# long time lurker, just started posting



## hooked (May 16, 2011)

I'm from Texas and have been lurking on here for a while. I'm an avid fisherman who likes to take advantage of the great outdoors every chance I get. Now that I'm a father, I always take my kids fishing to create those same special memories. Some years ago my good friend introduced me to flats fishing on his poling skiff for redfish, trout and whatever else was biting. He tied all of his own flies and gave some to me. Since then I started making my own spoon flies and making the FSF spoon fly is purely a hobby for me which I really enjoy.
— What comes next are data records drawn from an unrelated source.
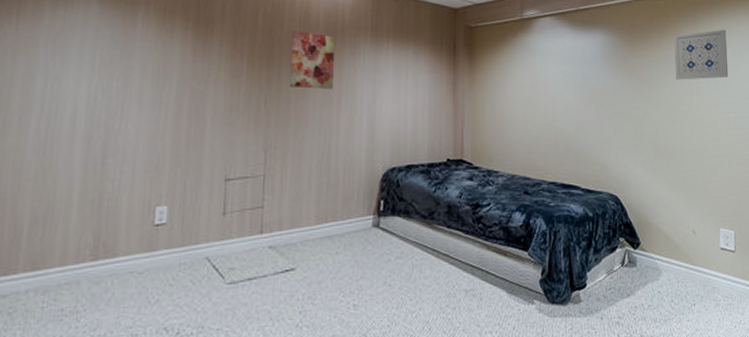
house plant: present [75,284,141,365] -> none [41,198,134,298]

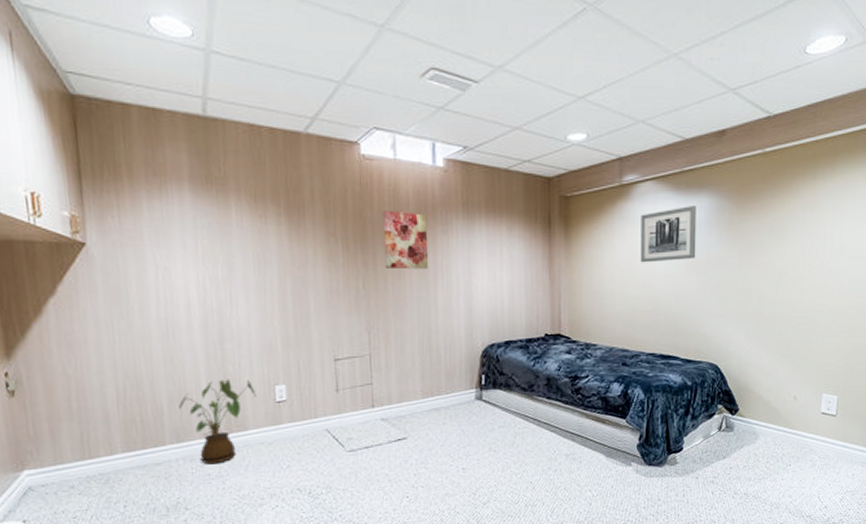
house plant: none [41,198,134,298] -> present [178,379,257,465]
wall art: none [541,40,593,92] -> present [641,204,696,263]
wall art: present [674,29,729,80] -> none [787,184,849,244]

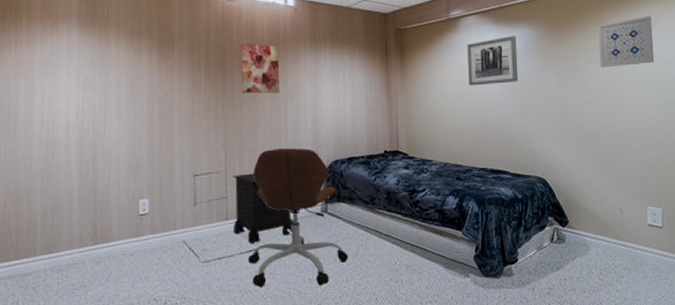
house plant: present [178,379,257,465] -> none [51,193,122,275]
nightstand: none [377,357,447,433] -> present [232,173,295,245]
office chair: none [397,330,504,477] -> present [248,148,348,288]
wall art: none [787,184,849,244] -> present [598,16,655,68]

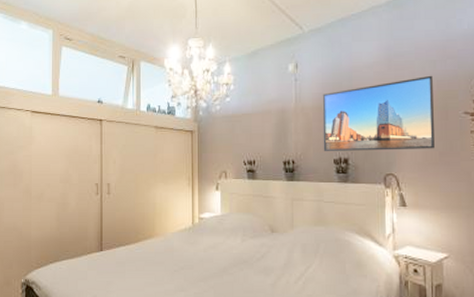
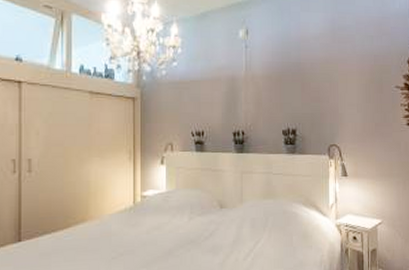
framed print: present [322,75,434,151] -> none [272,50,371,122]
If you would like to see them in visit http://www.fishrelish.net/home.html Attached are a couple pics...
Jeremy
View media item 335View media item 336View media item 341


----------



## sjrobin (Jul 13, 2015)

hooked said:


> I'm from Texas and have been lurking on here for a while. I'm an avid fisherman who likes to take advantage of the great outdoors every chance I get. Now that I'm a father, I always take my kids fishing to create those same special memories. Some years ago my good friend introduced me to flats fishing on his poling skiff for redfish, trout and whatever else was biting. He tied all of his own flies and gave some to me. Since then I started making my own spoon flies and making the FSF spoon fly is purely a hobby for me which I really enjoy. If you would like to see them in visit http://www.fishrelish.net/home.html
> 
> Jeremy


Welcome Jeremy. Another Texan here. So what part of Texas do you call home?


----------



## hooked (May 16, 2011)

sjrobin said:


> Welcome Jeremy. Another Texan here. So what part of Texas do you call home?


Thanks...I'm south of the Houston (League City area), probably 25 minutes from the coast.


----------



## WillW (Dec 6, 2012)

Welcome. BMT area


----------